The first thing that interested me in Edgar Wright’s Baby Driver was the cast. Kevin Spacey, Ansel Egort, Jon Hamm, and Jamie Foxx in a film? It had to be a good one. It’s such a diverse cast of actors with vastly different backgrounds but not one of them felt like they had been cast too radically. In fact, it almost seems like these characters were written specifically for the actors who portray them.

But, before I get too ahead of myself, what exactly is Baby Driver? It mostly slipped in under the radar this summer. While audiences were going (or not going) to see the typical tentpole film of the summer, Baby Driver arrived quietly and left quietly.

Baby Driver tells the story of Baby (yes, Baby) a kid with tinnitus who happens to be a getaway driver for a rich and powerful crime boss name Doc (Kevin Spacey). Baby is an indentured servant. Before the film, he stole Doc’s car which was full of “merchandise” which Baby pawned for money. As a result, Doc hires him so Baby can pay him back. Just when he thinks he’s done with his life of crime, and after he meets his new girlfriend, Deborah, Doc coerces him to take another job. However, Doc doesn’t use the same team twice and Baby’s life soon spirals out of control and he has to risk everything to keep those he cares for safe.

There is a lot going on Baby Driver and Wright masterfully juggles every little point to a ‘T’. Baby is a kick-ass driver with even more kick-ass tunes and the music he listens to serves as a perfect background soundtrack to the getaway sequences this film is littered with. There are also brilliant jokes everywhere. I laughed almost the entire time, however, it should be noted that this isn’t just a comedy. It’s a balls to the wall, white-knuckle, heist film that had me on the edge of my seat until the very end.

If you think you have an idea of how it’s going to end, you don’t. Wright has written a taut and impenetrable screenplay that has the hallmarks of popular heist films, including one killer opening scene that will make car chase lovers drool. A simple word of advice, don’t get attached to too many of the characters. The body count is high here and it’s unpredictable and messy and yet so dang good.
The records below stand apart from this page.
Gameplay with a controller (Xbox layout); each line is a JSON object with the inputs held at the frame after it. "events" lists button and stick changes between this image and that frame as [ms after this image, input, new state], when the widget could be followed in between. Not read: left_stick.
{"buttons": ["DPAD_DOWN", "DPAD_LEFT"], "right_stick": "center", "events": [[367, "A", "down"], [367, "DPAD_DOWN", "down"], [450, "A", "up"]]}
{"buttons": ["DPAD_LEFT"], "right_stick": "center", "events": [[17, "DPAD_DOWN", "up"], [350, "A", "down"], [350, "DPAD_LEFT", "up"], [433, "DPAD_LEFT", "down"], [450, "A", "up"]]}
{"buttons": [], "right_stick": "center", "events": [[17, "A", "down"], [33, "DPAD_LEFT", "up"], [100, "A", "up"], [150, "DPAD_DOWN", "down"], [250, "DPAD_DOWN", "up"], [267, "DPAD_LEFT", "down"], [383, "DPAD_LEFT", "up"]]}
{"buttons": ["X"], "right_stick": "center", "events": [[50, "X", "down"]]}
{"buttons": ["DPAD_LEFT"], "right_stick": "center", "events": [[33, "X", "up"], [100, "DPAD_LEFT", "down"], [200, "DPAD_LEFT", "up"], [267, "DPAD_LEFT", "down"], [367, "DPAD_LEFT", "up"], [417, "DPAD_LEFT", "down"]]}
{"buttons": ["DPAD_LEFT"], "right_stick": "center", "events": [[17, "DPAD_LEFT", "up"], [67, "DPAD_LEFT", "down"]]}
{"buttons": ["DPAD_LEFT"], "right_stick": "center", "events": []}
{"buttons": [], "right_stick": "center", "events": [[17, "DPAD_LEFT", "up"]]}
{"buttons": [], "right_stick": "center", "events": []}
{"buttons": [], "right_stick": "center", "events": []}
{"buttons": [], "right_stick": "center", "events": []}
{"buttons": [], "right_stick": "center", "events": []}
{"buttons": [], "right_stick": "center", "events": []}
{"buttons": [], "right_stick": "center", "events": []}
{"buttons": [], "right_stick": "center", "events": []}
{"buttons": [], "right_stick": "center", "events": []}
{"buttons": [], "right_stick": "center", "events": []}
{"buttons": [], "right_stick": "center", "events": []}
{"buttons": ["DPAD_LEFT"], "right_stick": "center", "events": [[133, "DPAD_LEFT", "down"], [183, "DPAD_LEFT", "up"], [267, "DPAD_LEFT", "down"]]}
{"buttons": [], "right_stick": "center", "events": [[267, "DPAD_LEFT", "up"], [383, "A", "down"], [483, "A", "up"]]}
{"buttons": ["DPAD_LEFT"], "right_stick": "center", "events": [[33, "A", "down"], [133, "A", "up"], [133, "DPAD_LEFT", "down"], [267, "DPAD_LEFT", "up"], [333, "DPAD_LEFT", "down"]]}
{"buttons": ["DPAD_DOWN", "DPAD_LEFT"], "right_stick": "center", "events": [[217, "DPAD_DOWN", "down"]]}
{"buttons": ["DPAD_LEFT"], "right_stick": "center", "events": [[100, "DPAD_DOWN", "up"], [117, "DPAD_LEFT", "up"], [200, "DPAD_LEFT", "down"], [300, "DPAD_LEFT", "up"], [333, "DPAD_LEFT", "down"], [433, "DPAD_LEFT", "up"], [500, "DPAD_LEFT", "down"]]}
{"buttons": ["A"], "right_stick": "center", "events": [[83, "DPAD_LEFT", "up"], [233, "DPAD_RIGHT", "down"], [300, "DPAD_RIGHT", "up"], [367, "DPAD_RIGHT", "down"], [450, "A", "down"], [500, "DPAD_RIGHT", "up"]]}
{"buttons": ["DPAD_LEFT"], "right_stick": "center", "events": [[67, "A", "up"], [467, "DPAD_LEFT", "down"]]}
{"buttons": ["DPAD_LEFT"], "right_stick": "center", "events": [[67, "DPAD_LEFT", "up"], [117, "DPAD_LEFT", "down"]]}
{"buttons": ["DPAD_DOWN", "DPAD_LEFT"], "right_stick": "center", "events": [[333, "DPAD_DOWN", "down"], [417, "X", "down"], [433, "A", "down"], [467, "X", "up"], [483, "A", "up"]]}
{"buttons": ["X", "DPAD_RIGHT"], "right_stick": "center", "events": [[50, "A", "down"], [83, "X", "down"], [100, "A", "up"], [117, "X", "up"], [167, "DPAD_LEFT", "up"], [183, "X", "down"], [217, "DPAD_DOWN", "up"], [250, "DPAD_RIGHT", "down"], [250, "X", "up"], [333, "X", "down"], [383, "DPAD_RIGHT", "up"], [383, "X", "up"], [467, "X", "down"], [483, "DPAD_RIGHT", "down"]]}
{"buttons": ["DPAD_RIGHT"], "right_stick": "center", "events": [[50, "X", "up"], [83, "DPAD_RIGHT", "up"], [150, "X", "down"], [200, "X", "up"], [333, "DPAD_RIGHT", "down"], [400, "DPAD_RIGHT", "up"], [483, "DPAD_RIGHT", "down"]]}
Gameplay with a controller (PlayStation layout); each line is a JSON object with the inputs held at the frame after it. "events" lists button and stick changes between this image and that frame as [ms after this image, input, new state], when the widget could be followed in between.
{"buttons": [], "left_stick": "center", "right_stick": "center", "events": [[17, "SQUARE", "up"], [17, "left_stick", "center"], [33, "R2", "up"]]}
The film is, as stated in the title, choreographed to perfection as well. Wright’s attention to detail is on full display even from the beginning. After the car chase opening, the audience is introduced to Doc and the crew and before they get down to business, it’s easy to see why Wright hired a choreographer for the film.

In all, Baby Driver is a great film. It’s fun and funny yet crazy and thrilling. It’s a fantastic introduction to Edgar Wright if you’ve never seen his work.